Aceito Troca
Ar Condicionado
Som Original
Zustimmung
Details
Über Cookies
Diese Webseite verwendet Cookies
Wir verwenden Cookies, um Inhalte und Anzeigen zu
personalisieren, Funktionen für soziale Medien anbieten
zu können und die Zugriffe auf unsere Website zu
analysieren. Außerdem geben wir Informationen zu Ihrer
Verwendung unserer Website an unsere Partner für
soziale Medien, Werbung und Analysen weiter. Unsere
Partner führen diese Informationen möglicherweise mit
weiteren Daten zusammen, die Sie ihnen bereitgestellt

☆ ☆ ☆ ☆ ☆

[Task requirements]:
Scan the material above line by line for "Medien". State how many lines have it, and nothing more.

[Completed exercise]:
2